Family, Community and communion with God and one another are increasingly under siege.  This “social corrosion” has many faces and monastic life is certainly not exempt from the fraying of social fabric.

There are many unknowns in the ways humans around the world are trying to re-connect, but I am most certain that monasticism is both a prophetic and alternative means given by God to humankind where this “re-connection” can take place.   

As we experience the slow vanishing of opportunities for people to connect, we monastics are being called to a kind of re-searching for God.  In fact, the Rule is about walking together, seeking the same goal – seeking God.  Monasteries are not “nests”, but “ways” of life.  And we, monks and sisters, have made a mutual commitment to “going to God together”.  Our monastic profession is entering lovingly and willingly into a covenant that is made between the members, the community and God.  (see Sister Aquinata Bockmann OSB, Wisdom Leadership.)

The people in the world have suddenly become deaf to one another; their ears are stuffed with two little headphones connected to computers, ipods, Walkmans or cell phones.  They are dazed and lost in their personalized world, oblivious to what is going on around them, and even more so, to what is going on within them.  In fact, many have exchanged their inner life for this virtual reality.  The resulting social autism adds to the ongoing list of unknown human consequences that we monastics will have to deal with more and more as young men and women, victims of this creeping disconnection, ask for admittance to the monastery. (see Daniel Goleman, Social Intelligence)

With this intensification of social isolation, we see that the ability to love is weaker.  It becomes ever more difficult to grasp the mystery of God’s love made manifest through Jesus Christ; and therefore, true acts of charity for one another are visibly diminishing.  We end up treating one another simply as objects and not as persons.

The world of Internet, e-mail and cell phones has practically replaced any face to face contact with friends, coworkers, and family.
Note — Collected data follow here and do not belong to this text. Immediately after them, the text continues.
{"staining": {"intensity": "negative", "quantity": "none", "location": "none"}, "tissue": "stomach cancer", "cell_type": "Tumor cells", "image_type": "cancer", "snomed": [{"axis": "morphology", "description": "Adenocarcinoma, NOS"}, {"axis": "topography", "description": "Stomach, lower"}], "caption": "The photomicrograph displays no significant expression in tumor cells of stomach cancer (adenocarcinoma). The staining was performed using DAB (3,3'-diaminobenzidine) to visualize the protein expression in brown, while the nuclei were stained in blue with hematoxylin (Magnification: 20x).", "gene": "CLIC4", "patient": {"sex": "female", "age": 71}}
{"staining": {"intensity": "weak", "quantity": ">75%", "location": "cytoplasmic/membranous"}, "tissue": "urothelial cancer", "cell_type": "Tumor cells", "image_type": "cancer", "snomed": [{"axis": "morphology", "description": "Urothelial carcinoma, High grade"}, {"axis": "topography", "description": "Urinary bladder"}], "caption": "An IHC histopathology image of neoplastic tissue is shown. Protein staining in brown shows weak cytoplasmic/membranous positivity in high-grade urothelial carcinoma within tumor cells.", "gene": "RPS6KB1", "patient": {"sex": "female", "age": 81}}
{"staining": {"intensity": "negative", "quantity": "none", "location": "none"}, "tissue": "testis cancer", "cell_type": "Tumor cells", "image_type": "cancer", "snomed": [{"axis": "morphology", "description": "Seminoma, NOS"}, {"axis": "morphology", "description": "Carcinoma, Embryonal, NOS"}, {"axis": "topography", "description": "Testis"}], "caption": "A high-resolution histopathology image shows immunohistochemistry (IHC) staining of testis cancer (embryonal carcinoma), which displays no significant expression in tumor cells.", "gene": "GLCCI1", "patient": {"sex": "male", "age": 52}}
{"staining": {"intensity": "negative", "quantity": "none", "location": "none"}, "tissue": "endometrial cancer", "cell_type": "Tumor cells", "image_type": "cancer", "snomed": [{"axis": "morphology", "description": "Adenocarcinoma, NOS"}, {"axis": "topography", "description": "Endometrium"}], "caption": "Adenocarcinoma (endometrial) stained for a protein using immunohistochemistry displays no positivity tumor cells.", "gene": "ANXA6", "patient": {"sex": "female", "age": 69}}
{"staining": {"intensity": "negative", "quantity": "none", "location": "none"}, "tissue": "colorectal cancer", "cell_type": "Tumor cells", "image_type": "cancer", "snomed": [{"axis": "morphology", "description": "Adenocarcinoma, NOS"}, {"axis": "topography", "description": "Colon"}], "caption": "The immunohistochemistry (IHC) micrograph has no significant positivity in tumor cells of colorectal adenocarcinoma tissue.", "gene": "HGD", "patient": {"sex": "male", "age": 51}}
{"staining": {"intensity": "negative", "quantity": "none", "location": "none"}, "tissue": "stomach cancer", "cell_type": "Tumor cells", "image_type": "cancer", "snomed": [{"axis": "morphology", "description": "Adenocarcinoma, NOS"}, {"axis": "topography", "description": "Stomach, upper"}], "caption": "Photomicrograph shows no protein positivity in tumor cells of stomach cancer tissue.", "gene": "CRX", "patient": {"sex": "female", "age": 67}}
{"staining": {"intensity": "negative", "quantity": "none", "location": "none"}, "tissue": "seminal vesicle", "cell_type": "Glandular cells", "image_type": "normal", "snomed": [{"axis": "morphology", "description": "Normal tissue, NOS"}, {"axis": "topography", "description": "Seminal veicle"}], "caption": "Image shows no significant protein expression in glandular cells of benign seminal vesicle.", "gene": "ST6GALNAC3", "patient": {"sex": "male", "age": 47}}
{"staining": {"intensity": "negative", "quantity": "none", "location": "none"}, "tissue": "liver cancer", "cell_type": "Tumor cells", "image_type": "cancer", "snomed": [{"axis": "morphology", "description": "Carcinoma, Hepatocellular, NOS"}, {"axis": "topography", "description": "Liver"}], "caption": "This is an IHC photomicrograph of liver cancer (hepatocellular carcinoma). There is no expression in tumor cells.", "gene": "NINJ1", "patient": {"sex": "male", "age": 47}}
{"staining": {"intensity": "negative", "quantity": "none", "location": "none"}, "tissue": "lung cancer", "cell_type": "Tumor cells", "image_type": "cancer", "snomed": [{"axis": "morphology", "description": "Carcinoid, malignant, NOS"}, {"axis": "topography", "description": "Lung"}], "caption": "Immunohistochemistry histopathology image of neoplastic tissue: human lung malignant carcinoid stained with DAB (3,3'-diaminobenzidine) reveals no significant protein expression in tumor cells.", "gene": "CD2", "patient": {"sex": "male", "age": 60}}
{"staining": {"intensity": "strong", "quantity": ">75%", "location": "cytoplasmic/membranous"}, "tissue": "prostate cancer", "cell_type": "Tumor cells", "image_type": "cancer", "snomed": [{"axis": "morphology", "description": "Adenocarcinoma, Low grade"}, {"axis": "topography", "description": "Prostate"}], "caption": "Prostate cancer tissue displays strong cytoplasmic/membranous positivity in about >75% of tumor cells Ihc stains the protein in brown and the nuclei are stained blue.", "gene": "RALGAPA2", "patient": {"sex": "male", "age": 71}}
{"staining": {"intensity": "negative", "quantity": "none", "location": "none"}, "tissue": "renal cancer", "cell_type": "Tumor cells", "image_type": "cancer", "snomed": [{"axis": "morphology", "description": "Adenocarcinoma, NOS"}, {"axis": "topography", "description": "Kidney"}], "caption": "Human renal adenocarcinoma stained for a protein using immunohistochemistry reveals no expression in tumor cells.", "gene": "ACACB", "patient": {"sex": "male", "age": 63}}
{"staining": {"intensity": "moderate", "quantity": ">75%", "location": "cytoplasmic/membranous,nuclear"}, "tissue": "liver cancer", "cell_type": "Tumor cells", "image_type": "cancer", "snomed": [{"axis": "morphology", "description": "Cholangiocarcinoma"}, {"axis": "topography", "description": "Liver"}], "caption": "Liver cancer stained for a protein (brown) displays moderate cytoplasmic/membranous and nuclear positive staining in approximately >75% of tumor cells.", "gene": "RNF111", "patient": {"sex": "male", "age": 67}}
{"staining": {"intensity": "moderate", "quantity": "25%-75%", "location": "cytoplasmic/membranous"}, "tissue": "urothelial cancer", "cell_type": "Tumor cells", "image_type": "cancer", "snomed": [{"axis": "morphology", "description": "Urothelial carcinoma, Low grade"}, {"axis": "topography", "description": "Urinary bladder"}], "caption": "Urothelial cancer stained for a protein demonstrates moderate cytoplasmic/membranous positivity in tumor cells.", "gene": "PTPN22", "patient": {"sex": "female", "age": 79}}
The need for others that comes from the mystery of having been created in the image and likeness of God reveals an immense dark hole in our hearts. We are designed to connect. And as Norman Nie, director of the Stanford Institute for the Quantitative Study of Society puts it, “You can’t get a hug or kiss over the Internet.”

Today all of us are being “questioned to death” by the vast social and political currents of our time.  Much of what “progress” has brought to us is dividing us and fragmenting our collective empathy and compassion for one another.  Even in the Catholic Church, we are experiencing bitter antagonisms and real divisions that verge on hatred.  The social corrosion with its immense but enticingly quiet force has blinded the eyes of our hearts, making us incapable of life giving choices.  As the poet, W. H. Auden, so pungently prophesied, “We must love one another or die.”

Monasteries must become once again schools of love that have as their curriculum: Presence, Silence and Communication.  In this sense the Rule of St. Benedict will make known its social brilliance.  In a prophetic but alternative way, our re-search for God will re-teach us this truth:  we are wired to connect!